TEXTO EXTRAÍDO
((

São Paulo, sábado, 24 de abril de 2010

Texto Anterior | Próximo Texto | Índice

LIVROS

Formato e direitos travam e-book

Carência tecnológica e dúvida sobre divisão de receitas impedem expansão

Editoras brasileiras recorrem a asiáticos para converter arquivos, enquanto mercado nacional se debate sobre modelo de negócios a adotar

Karime Xavier/Folha Imagem
A máquina-robô "Maria Bonita", que digitaliza livros e documentos raros da coleção de José Mindlin doada à Brasiliana da USP

FABIO VICTOR
DA REPORTAGEM LOCAL

Se livrarias virtuais brasileiras já têm milhares de livros eletrônicos à venda, por que tão poucos títulos são em português? Por que esse mercado, ascendente nos EUA, não deslanchou no Brasil? As perguntas, que circulam no meio editorial e entre leitores, não têm respostas prontas nem simples, mas por ora duas surgem como mais esclarecedoras.

))

EXCERTOS DE DADOS
((

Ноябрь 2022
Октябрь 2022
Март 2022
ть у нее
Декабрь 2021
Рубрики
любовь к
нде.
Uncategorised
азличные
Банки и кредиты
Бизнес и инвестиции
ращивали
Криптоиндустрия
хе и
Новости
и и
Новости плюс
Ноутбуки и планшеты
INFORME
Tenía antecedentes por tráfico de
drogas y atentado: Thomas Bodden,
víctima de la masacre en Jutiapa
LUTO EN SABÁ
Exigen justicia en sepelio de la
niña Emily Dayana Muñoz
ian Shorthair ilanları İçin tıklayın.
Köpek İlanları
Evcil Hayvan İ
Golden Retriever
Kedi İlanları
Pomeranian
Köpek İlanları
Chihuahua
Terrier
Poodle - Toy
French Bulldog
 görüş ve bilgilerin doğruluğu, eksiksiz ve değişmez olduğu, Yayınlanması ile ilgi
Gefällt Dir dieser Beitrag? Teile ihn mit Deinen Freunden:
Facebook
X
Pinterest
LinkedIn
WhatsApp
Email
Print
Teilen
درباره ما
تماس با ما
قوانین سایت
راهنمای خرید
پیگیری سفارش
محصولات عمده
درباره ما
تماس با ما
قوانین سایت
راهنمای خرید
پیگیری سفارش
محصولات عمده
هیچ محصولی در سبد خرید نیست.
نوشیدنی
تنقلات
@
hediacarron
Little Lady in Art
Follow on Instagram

))
((

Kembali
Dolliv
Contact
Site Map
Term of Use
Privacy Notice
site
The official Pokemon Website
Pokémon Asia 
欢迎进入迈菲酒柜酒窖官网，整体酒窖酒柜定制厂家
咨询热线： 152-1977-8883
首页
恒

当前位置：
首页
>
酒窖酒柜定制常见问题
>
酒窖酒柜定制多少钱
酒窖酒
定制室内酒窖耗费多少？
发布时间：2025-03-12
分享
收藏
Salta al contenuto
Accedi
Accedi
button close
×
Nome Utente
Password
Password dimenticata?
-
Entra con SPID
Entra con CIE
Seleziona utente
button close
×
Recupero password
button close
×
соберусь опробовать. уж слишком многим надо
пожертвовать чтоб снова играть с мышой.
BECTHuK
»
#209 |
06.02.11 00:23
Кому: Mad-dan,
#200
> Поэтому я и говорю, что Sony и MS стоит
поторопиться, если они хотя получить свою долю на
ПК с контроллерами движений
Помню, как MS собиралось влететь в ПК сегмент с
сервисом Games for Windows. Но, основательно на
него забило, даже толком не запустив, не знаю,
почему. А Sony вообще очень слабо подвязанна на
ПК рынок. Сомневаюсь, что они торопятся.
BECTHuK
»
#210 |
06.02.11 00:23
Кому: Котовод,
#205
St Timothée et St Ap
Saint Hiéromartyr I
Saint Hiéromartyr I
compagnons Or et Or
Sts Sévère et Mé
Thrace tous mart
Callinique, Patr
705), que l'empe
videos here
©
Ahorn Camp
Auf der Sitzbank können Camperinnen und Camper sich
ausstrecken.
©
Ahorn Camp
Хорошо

))

DESCRIÇÃO DA TAREFA
Escreva a continuação da reportagem sobre o e-book no Brasil, começando logo depois da última frase apresentada. As linhas não têm nenhuma função nesta atividade.

RESPOSTA À TAREFA
Uma, inacreditável, é tecnológica: o país praticamente não tem mão de obra especializada para converter os livros para o formato escolhido até agora como padrão pelo mercado, o ePUB. A outra razão é empresarial: editoras, livrarias e autores não definiram um modelo de negócios, ou seja, não há consenso sobre o preço médio do livro, sobre a divisão de receitas entre as partes da cadeia produtiva e, o mais grave, a maioria das editoras terá de renegociar os contratos com os autores, já que os atuais não preveem direitos digitais.
No primeiro caso, chama a atenção a experiência da Zahar, pioneira na venda de e-books no país. A editora recorre a empresas na Índia e nas Filipinas, subcontratadas de firmas nos EUA, para transformar em ePUB os seus livros digitais.
Desenvolvido pelo IDPF (fórum internacional de publicações digitais) para ser o formato padrão do mercado, o ePUB é mais dinâmico que o popular PDF, pois o fluxo e o corpo do texto se adequam ao aparelho.
Após diagramar o livro, a Zahar envia o arquivo para a Ásia.
Quando ele volta, em formato ePUB, "perde a formatação e às vezes o conteúdo", conta a diretora Mariana Zahar. Dá-se então um contato tortuoso com indianos ou filipinos, para que o serviço seja corrigido. "Vira um caos, é uma novela", queixa-se. A editora, por isso, estuda voltar ao PDF.
O tradicional formato é defendido também por Carlos Eduardo Ernanny, dono da Gato Sabido, primeira loja de e-books do país. "É muito bizarro, há quatro meses tenho dois desenvolvedores de sistema sêniores trabalhando na criação de um conversor de formatos, e estamos apanhando."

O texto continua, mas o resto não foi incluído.